Nein, deine Puppe willst du nicht!

Peter, tausch doch die Glühbirne im Bad aus!“ Klingt  nach einer harmlosen Bitte, verändert in Summe aber das Verhalten von Kindern nachhaltig. SoziologInnen wissen: Was Eltern daheim vorleben, prägt die Rolle des Nachwuchses. Wie stark sich der rein körperliche Unterschied zwischen den Geschlechtern auswirkt, darüber herrscht unter den WissenschafterInnen Uneinigkeit. Moderne GenderforscherInnen sehen das Geschlecht als Bandbreite. Faktoren zur Geschlechtsbestimmung wie Hormonspiegel, Chromosomenanordnung, Brüste oder Bartwuchs können unterschiedlich stark ausgeprägt sein und lassen Zwischenstufen zu.

Geschlecht ist erlernt

Geht man also davon aus, dass typisches Geschlechterverhalten erlernt ist, wirft das ein neues Licht auf rosa Schultaschen und Weltraumbaukästen. Schon als Kleinkind lernt der weibliche Nachwuchs, dass Kleider mit Blumen hübsch sind, Puppenspiele Spaß machen und Bücher etwas für brave Mädchen sind. Buben hingegen merken, dass sie lauter sein dürfen als die Mädels, sie fürs Burgenbauen Lob bekommen und dass das kleine Spielzeugauto fast so schön ist wie Papas. Und da kommt auch schon die Vorbildwirkung der Eltern ins Spiel. Es hat nämlich keinen Sinn, der Tochter die Puppenküche zu verbieten, wenn sie Mami jeden Tag am Herd sieht. Und Junior wird schwerlich seine Mini-Autobahn hergeben, wenn Papa am Sonntag Autorennen ansieht. Politologin Mag.a Bärbel Traunsteiner von Efeu (Verein zur Erarbeitung feministischer Erziehungs- und Unterrichtsmodelle) rät: „Eltern sollten Vorbilder sein und ihre Verhaltensmuster überdenken. Das beginnt damit, dass Mama selbstverständlich Nägel einschlägt und Papa regelmäßig die Wäsche aufhängt oder einkaufen geht.“ Außerdem rät sie beim Medienkonsum zu mehr Aufmerksamkeit. „Sprechen Sie es an, wenn Frauen bei Casting-Shows auf ihr Äußeres reduziert werden oder Bruce Willis im Alleingang die Welt rettet.“ Positive Vorbilder, geschlechtsneutrales Spielzeug und anschauliche Bücher sind Mittel, um die Frau als Ingenieurin oder den Mann als Kindergärtner „normal“ werden zu lassen.

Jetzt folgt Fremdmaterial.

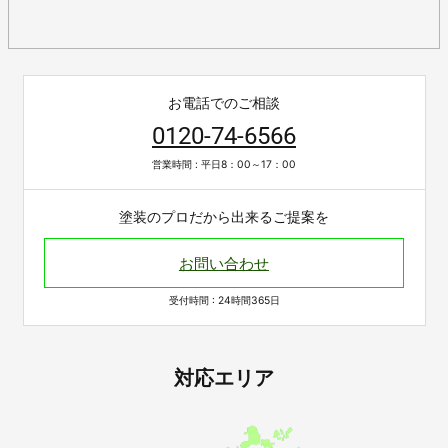
お電話でのご相談
0120-74-6566
営業時間 : 平日8：00～17：00
塗装のプロだから出来るご提案を
お問い合わせ
受付時間 : 24時間365日
対応エリア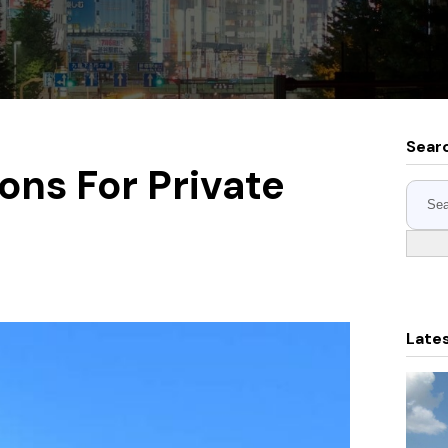
Sear
ons For Private
Late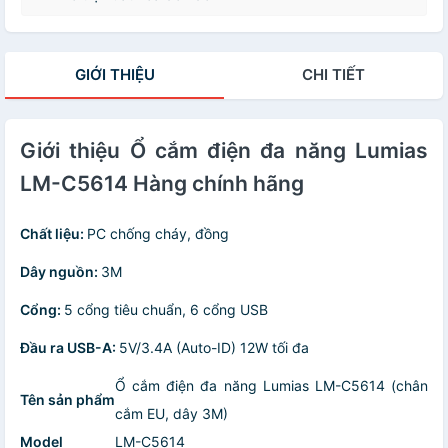
GIỚI THIỆU
CHI TIẾT
Giới thiệu Ổ cắm điện đa năng Lumias
LM-C5614 Hàng chính hãng
Chất liệu:
PC chống cháy, đồng
Dây nguồn:
3M
Cổng:
5 cổng tiêu chuẩn, 6 cổng USB
Đầu ra USB-A:
5V/3.4A (Auto-ID) 12W tối đa
Ổ cắm điện đa năng Lumias LM-C5614 (chân
Tên sản phẩm
cắm EU, dây 3M)
Model
LM-C5614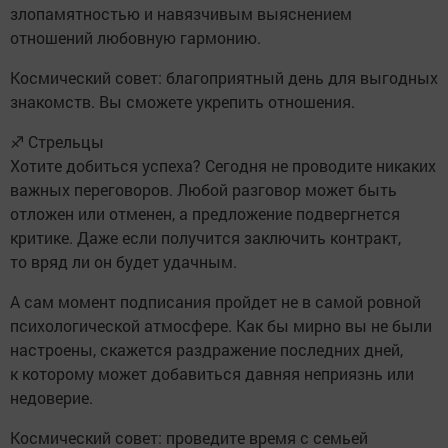
злопамятностью и навязчивым выяснением
отношений любовную гармонию.
Космический совет: благоприятный день для выгодных
знакомств. Вы сможете укрепить отношения.
♐ Стрельцы
Хотите добиться успеха? Сегодня не проводите никаких
важных переговоров. Любой разговор может быть
отложен или отменен, а предложение подвергнется
критике. Даже если получится заключить контракт,
то вряд ли он будет удачным.
А сам момент подписания пройдет не в самой ровной
психологической атмосфере. Как бы мирно вы не были
настроены, скажется раздражение последних дней,
к которому может добавиться давняя неприязнь или
недоверие.
Космический совет: проведите время с семьей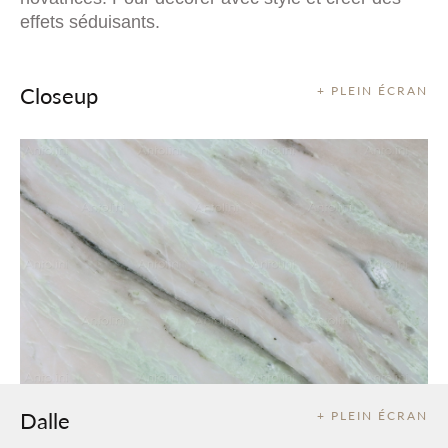
effets séduisants.
Closeup
+ PLEIN ÉCRAN
Dalle
+ PLEIN ÉCRAN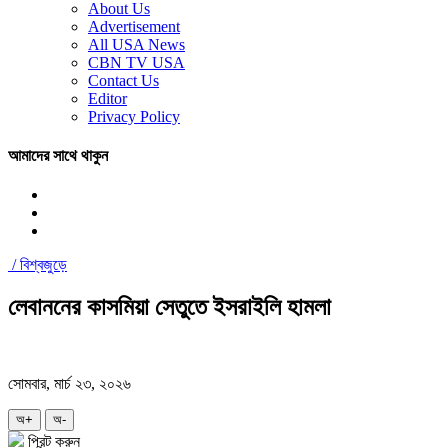
About Us
Advertisement
All USA News
CBN TV USA
Contact Us
Editor
Privacy Policy
আমাদের সাথে থাকুন
/
বিশ্বজুড়ে
লেবাননের কাসমিয়া সেতুতে ইসরাইলি হামলা
সোমবার, মার্চ ২৩, ২০২৬
অ+
অ-
প্রিন্ট করুন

Weniger Geld und Möglichkeiten

Aber warum ist es schlecht, wenn Frauen Krankenschwester oder Hausfrau und Männer Lokomotivführer werden? Frauen verdienen in für sie „typischen“ Jobs weniger, leisten mehr unbezahlte Reproduktionsarbeit und haben weniger Entfaltungmöglichkeiten. Skandinavische Länder sind uns in puncto Gleichberechtigung einen großen Schritt voraus. In Schweden gehen mehr als 50 Prozent der Väter in Karenz, in Island 80 Prozent. In Österreich sind nur rund fünf Prozent der Kindergeld- BezieherInnen männlich – in Wien immerhin mehr als neun Prozent. Nur wenn sich diese Aufteilung ändert, lernen Kinder, dass Mama und Papa gemeinsam sowohl für die materielle als auch für die soziale Versorgung der Familie zuständig sind, und verfallen nicht in klassische Rollenklischees, die sie in ihrer Entwicklung hemmen.